Actually, my fault... All I saw was "the latest 50 rows" and that's pretty much open to interpretation until you see WHAT Barry is trying to use it for... a "Digital Dashboard". Depending on his requirements, neither "last 50 inserted" nor "latest 50 by date" may accomplish what he's looking for. It may be that he needs to preload the table with "settings to monitor" and, using updates, apply each new row by date/time to the setting it represents.
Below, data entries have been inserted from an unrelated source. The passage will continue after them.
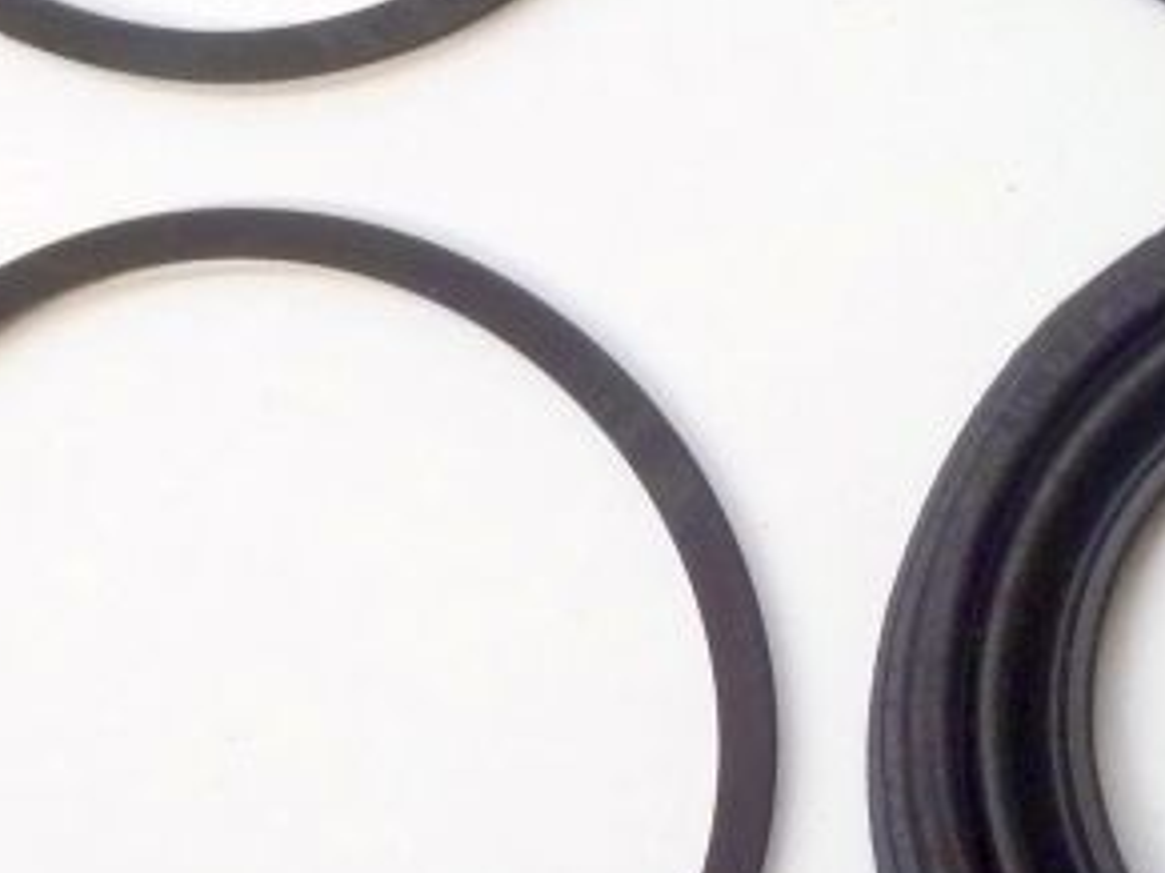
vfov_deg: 7.3
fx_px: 6795
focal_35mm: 202
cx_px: 1483
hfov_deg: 9.6
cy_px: 88
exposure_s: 1/25
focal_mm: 10.3
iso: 400
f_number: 4
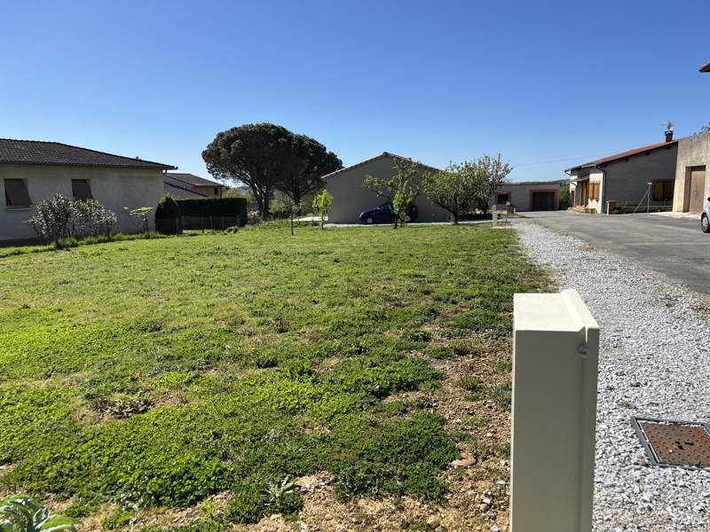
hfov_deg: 67.3
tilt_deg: -8.5
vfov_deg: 53.1
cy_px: 266
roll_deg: +1.0
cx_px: 355
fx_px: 533
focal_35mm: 26
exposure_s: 1/4149
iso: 50
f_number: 1.6
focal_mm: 5.1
If an unexpected row appears, it may represent a setting missed in the original requirements and, again depending on requirements, automatically be added to the table or, possibly, be added to a "do you want to add this setting?" table.
To summarize, because of the "Digital Dashboard" requirement, this should probably be a "merge" or "upsert" instead of simple deletions of all but the "last" 50.
Thanks for the feedback, Serqiy...
--Jeff Moden
Change is inevitable... Change for the better is not.
January 22, 2007 at 8:16 am
Hi Everyone,
Thank you all very much for taking the time to answer my query.
I should have been clearer in my initial posting. I want to keep the *most recent* 50 entries. My dashboard will display moving graphs, and as a new (chronological) entry arrive, the oldest one will drop off.
Also, there may be dozens of tables running in parallel, which is why I'm concerned about overhead.
I wish I could give you a number of new rows per second, but we're not that far along yet. Let's assume that a 'simpler' method (i.e. low overhead) method of dropping the last row would be more desirable than a 'complex' method.
Thanks again,
Barry
January 22, 2007 at 4:58 pm
Then you need to use something like what DC Clark posted based on a date column...
--Jeff Moden
Change is inevitable... Change for the better is not.